Heinrich Viehoff veröffentlichte 1860 seine „Vorschule der Dichtkunst. Theoretisch-praktische Anleitung zum deutschen Vers- und Stophenbau, mit vielen Aufgaben und beigegebenen Lösungen“. Wobei der „praktische Anteil“, also die Aufgaben und Lösungen, einen sehr ernstgemeinten und umfangreichen Teil des Buches bildet – alleine für das epigrammtisch verwendete Distichon sind 67 Übungen aufgeführt! Ein Beispiel, erst die Aufgabe, dann die Lösung:
23. Die schlimmsten Diebe
Ihr verschließt euer Haus vor jeder Art von Dieben, nur nicht vor den schlimmsten, die euch um die Zeit bestehlen.
23. Die schlimmsten Diebe
Sorglich verschließt ihr das Haus jedweder Gattung von Dieben,
Nur nicht der schlimmsten Art, die um die Zeit euch bestiehlt.

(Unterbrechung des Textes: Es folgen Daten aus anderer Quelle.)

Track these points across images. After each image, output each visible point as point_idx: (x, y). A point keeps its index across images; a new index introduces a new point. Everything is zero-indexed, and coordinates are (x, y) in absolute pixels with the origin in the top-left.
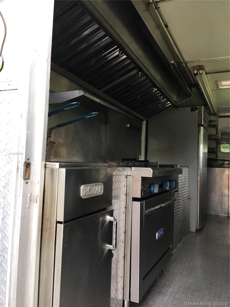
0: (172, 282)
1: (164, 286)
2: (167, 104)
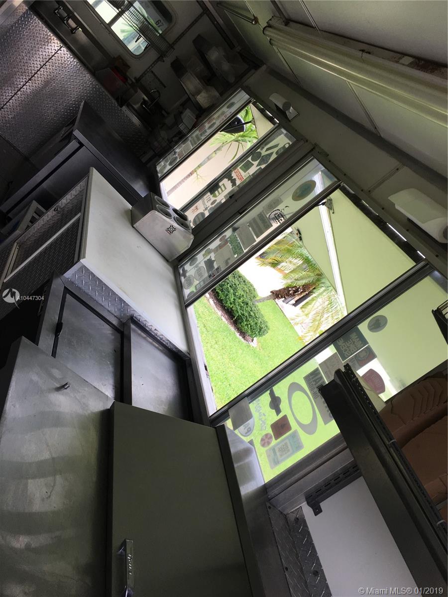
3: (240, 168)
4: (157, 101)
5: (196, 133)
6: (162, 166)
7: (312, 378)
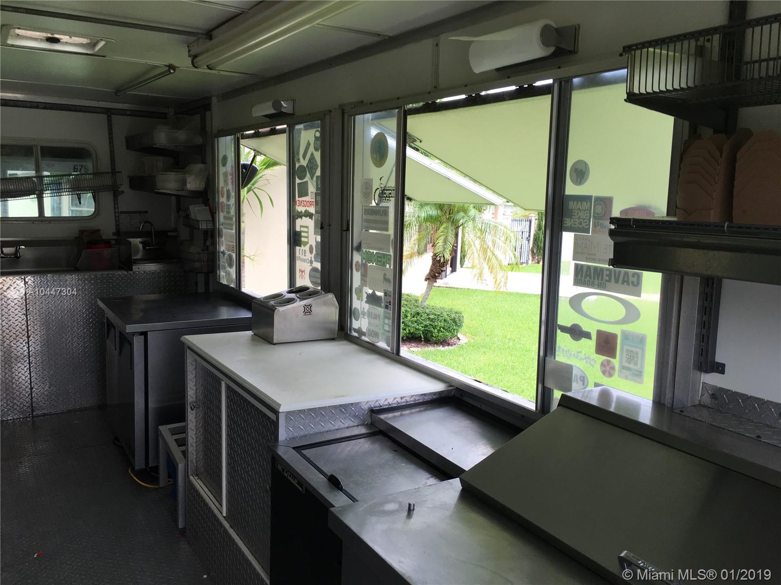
3: (299, 197)
4: (154, 232)
5: (221, 217)
6: (226, 276)
7: (581, 276)
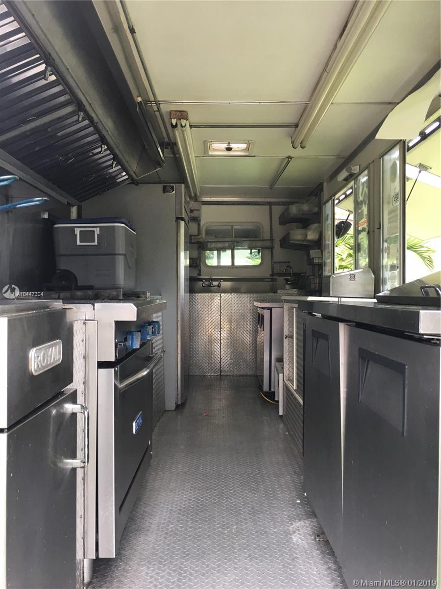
0: (155, 506)
1: (143, 517)
2: (119, 176)
3: (359, 221)
4: (293, 273)
5: (326, 253)
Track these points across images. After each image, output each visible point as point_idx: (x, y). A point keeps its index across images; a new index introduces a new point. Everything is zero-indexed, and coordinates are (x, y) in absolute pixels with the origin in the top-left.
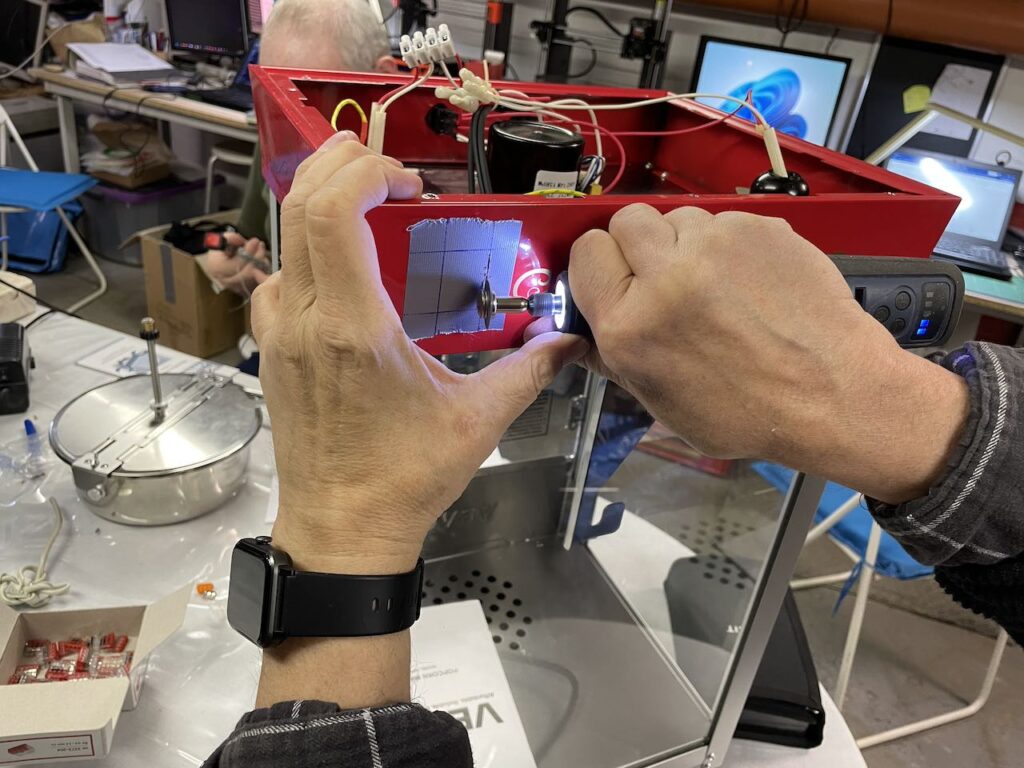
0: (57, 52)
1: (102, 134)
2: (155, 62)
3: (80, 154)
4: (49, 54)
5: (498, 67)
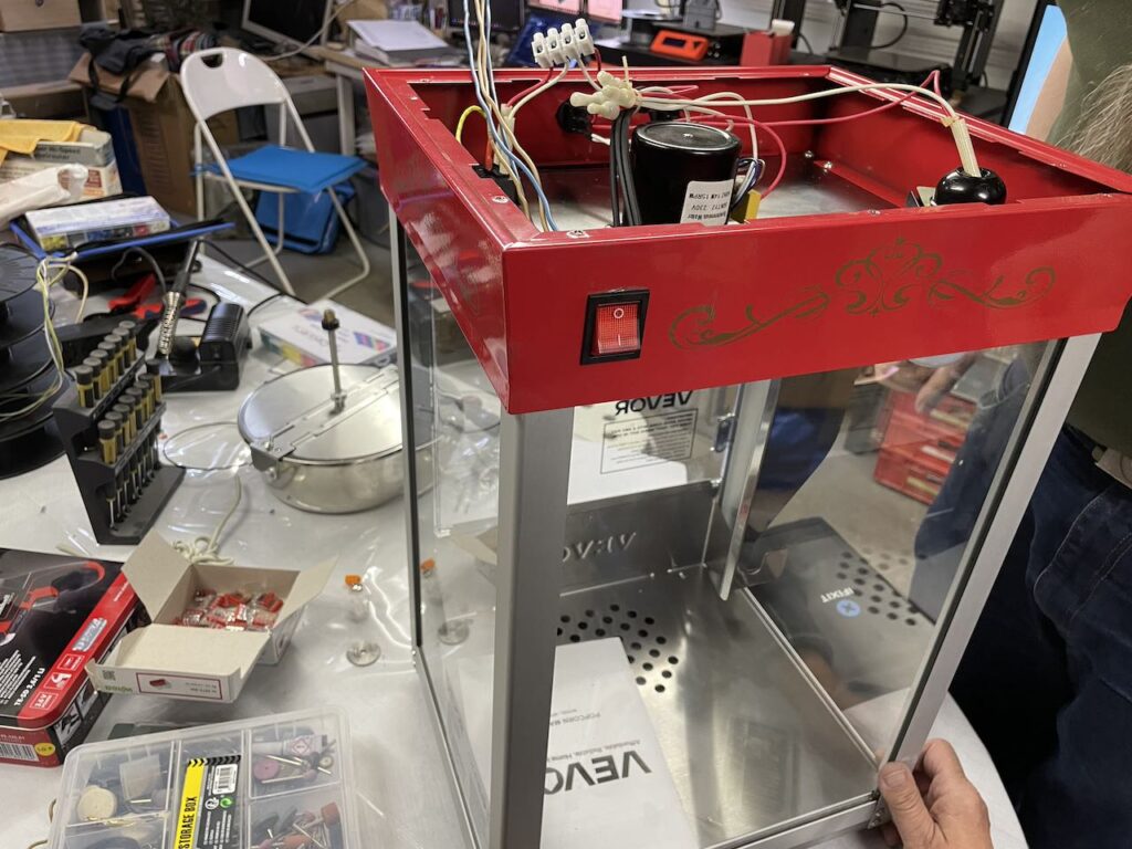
0: (341, 29)
2: (432, 40)
3: (357, 135)
5: (785, 38)
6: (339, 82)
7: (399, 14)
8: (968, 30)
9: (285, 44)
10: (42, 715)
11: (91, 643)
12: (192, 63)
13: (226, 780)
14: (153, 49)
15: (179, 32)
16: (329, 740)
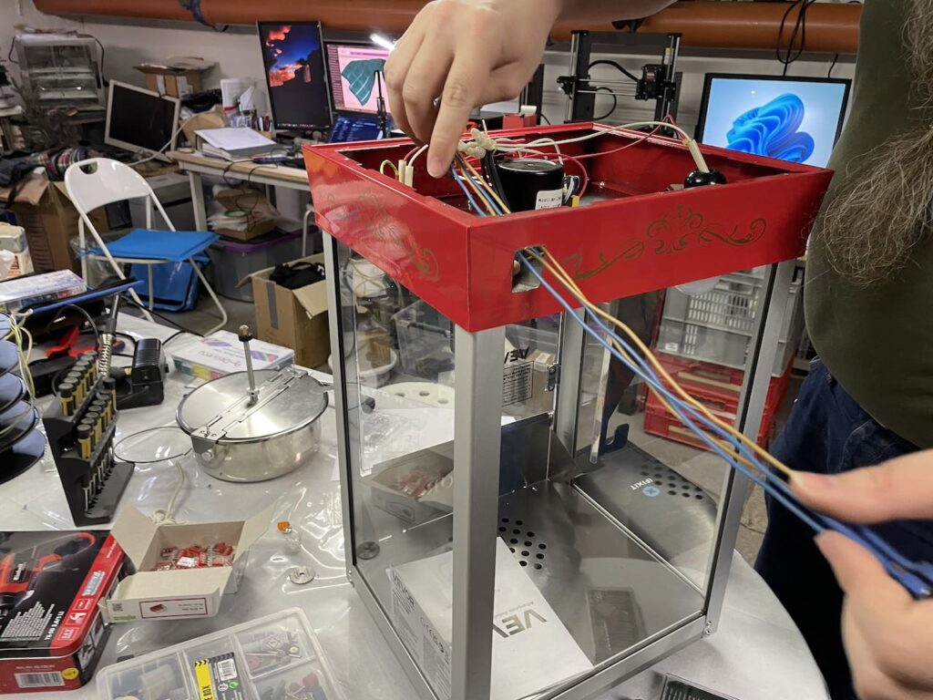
0: (188, 138)
1: (224, 200)
2: (263, 140)
3: (207, 217)
4: (182, 139)
5: (531, 118)
6: (191, 177)
7: (235, 123)
8: (659, 102)
9: (141, 152)
10: (68, 644)
11: (96, 589)
12: (73, 171)
13: (227, 670)
14: (34, 164)
15: (55, 150)
16: (293, 635)
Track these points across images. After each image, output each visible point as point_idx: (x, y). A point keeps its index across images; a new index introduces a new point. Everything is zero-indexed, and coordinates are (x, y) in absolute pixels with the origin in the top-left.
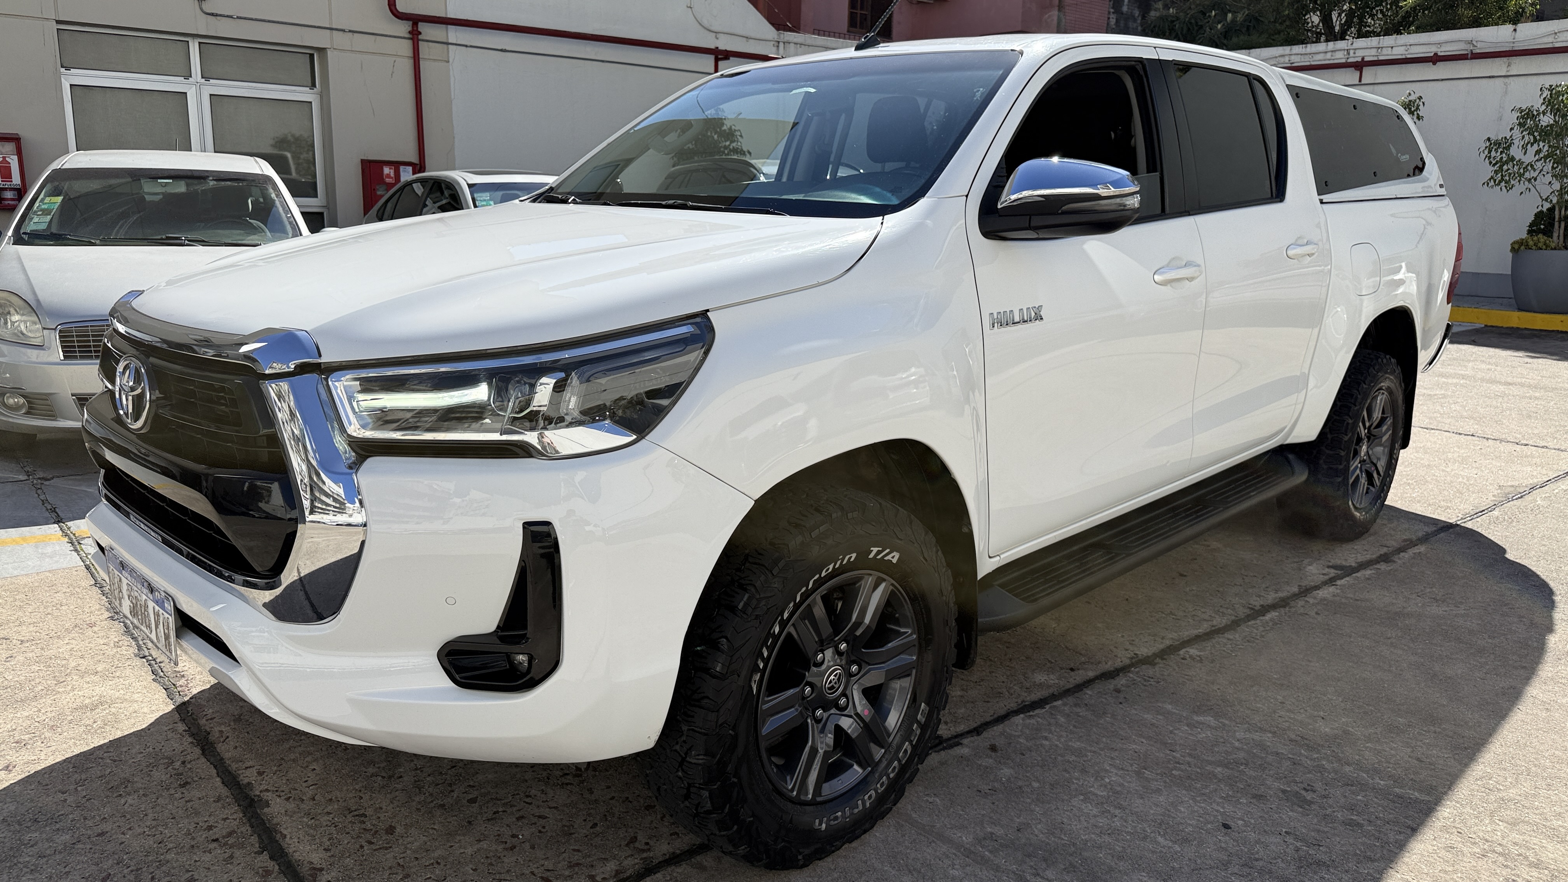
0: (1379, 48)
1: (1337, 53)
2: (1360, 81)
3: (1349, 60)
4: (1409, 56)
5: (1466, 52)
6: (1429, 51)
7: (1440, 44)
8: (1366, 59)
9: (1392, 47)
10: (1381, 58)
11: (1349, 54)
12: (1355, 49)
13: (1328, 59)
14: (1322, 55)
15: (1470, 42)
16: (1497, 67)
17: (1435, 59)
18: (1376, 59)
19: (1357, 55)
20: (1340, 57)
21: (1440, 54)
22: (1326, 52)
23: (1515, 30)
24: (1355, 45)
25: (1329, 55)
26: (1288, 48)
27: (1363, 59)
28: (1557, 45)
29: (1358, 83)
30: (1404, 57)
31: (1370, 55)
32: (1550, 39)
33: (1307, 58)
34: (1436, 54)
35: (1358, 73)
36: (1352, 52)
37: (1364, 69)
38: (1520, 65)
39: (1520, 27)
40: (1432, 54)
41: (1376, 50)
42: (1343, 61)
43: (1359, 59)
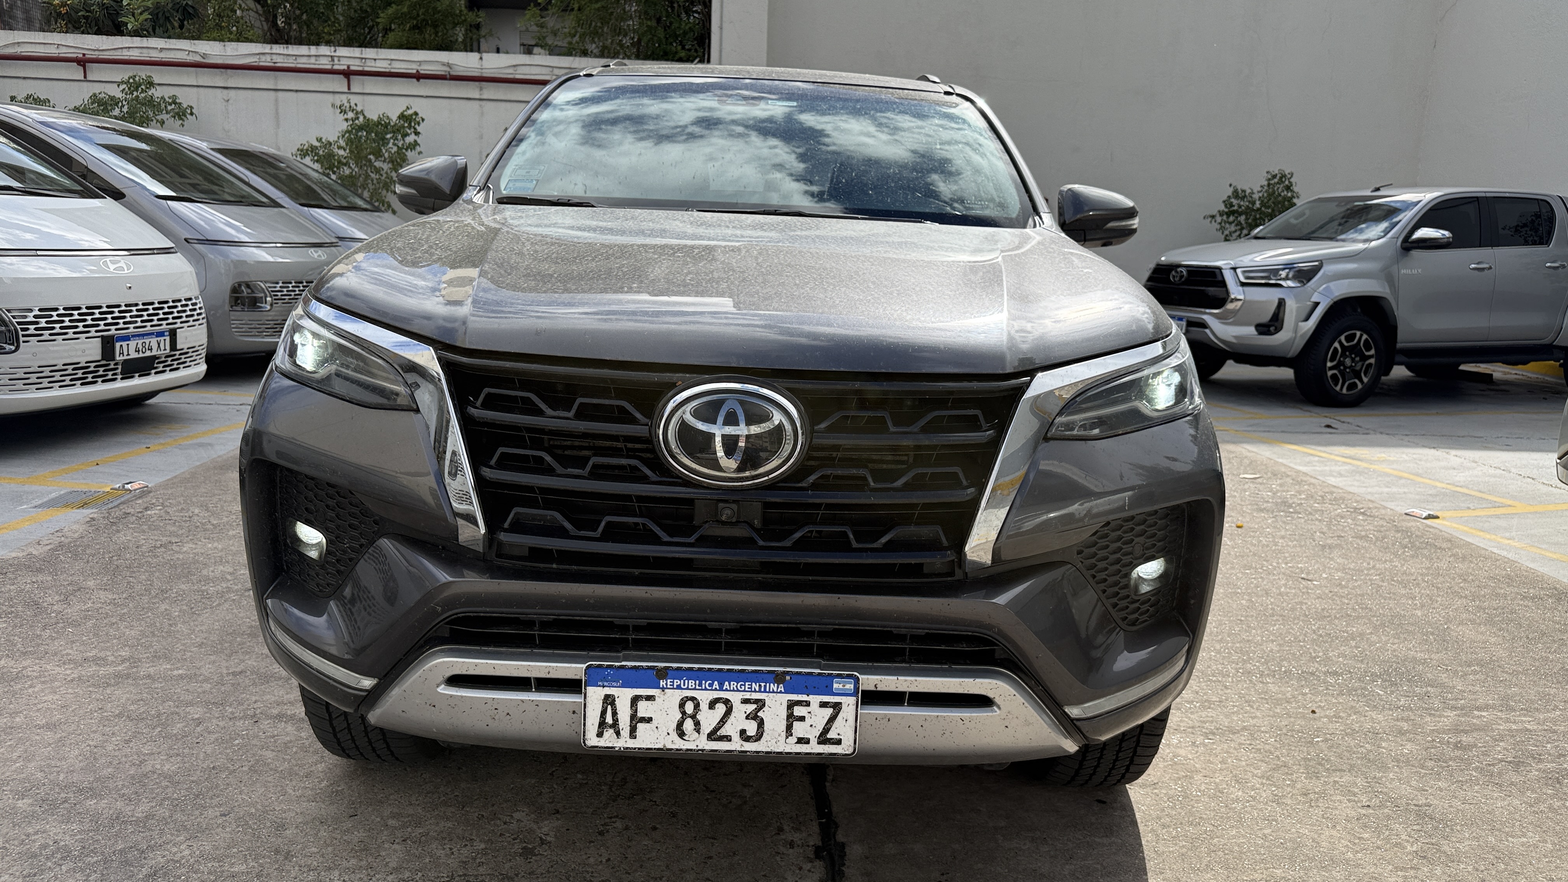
0: (362, 59)
1: (321, 58)
2: (349, 89)
3: (336, 67)
4: (393, 70)
5: (443, 73)
6: (412, 69)
7: (420, 63)
8: (352, 68)
9: (375, 60)
10: (366, 69)
11: (333, 60)
12: (339, 57)
13: (312, 63)
14: (306, 58)
15: (449, 65)
16: (471, 90)
17: (418, 77)
18: (360, 69)
19: (342, 63)
20: (325, 64)
21: (422, 72)
22: (309, 56)
23: (481, 58)
24: (337, 54)
25: (313, 60)
26: (269, 46)
27: (348, 67)
28: (518, 77)
29: (346, 90)
30: (387, 70)
31: (356, 66)
32: (511, 71)
33: (291, 60)
34: (417, 71)
35: (346, 81)
36: (336, 59)
37: (352, 77)
38: (491, 91)
39: (485, 55)
40: (414, 71)
41: (359, 60)
42: (329, 67)
43: (345, 67)
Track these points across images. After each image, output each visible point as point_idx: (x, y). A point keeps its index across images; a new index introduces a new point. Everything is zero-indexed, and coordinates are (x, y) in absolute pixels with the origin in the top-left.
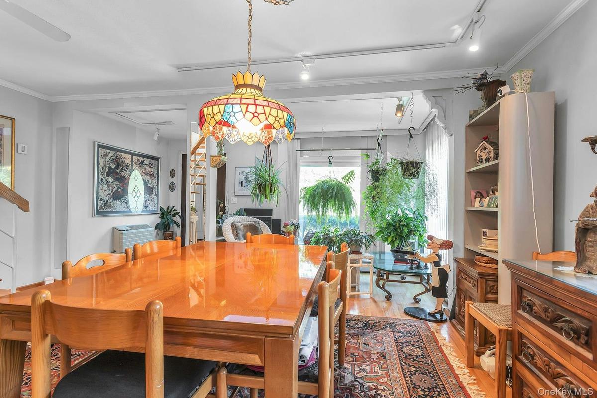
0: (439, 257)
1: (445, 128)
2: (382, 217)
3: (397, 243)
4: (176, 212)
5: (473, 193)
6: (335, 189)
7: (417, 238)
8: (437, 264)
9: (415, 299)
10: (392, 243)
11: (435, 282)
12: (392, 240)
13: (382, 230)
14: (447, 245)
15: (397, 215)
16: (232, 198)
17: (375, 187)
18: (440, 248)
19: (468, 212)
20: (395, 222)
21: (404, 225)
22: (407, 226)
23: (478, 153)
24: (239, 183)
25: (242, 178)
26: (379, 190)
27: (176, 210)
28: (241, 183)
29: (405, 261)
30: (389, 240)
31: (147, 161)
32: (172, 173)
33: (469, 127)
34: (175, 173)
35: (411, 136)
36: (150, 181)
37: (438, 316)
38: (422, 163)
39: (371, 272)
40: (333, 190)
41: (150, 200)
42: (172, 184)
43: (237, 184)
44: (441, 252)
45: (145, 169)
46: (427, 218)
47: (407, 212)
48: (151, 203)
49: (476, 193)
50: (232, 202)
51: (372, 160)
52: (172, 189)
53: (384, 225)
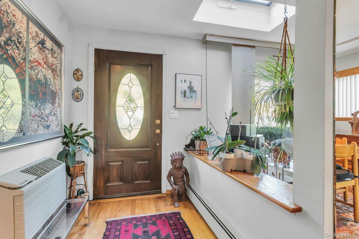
4: (85, 132)
16: (172, 111)
24: (182, 93)
25: (185, 86)
27: (86, 130)
28: (185, 94)
31: (49, 44)
32: (77, 75)
34: (82, 75)
36: (52, 80)
41: (52, 114)
42: (78, 90)
43: (179, 96)
45: (46, 57)
48: (54, 118)
50: (172, 116)
52: (77, 98)
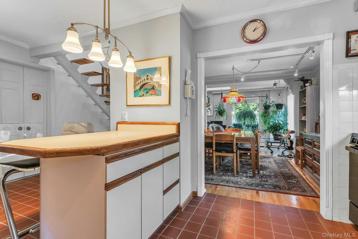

Wobei diese „Lösung“ keineswegs als eine bestmögliche zu verstehen ist! Viehoff, ganz Pädagoge, schreibt dazu im Vorwort in Bezug auf die Frage, warum denn nicht Beispiele „unserer ersten Dichter“ gewählt wurden:
Wenn es auf praktische Übungen ankommt, so ist es nicht pädagogisch, nicht methodisch, den Anfänger in einer Kunst auf Schritt und Tritt durch die Höhe des vorgehaltenen Ideals zu demütigen und zu entmutigen. Nur das Ziel, das uns erreichbar dünkt, lockt uns vorwärts, und um so stärker, je näher es winkt, wär’s auch mitunter nur optische Täuschung. Die angehängten Lösungen sollen dem Lehrling zeigen, was vorläufig, auf der Stufe, wo er eben steht, von ihm erwartet und verlangt wird. Größtenteils aus meinen Übungen, unter Bei- und Nachhilfe des Lehrers hervorgegangen, tragen sie mehr als Gedichte, die man unseren Klassikern entnommen hätte, die Bürgschaft in sich, dass die Aufgaben nicht zu hoch gegriffen sind, nichts auf dem jedesmaligen Standpunkt des Lehrlings Unlösliches verlangen.
Und das ist, auch jenseits der Schule und des 19. Jahrhunderts, eine sehr vernünftige Ansicht, der man sich, schreibt man sich heute in die Distichen ein, nicht verschließen sollte: der Weg ist lang, man gehe einen Schritt nach dem anderen.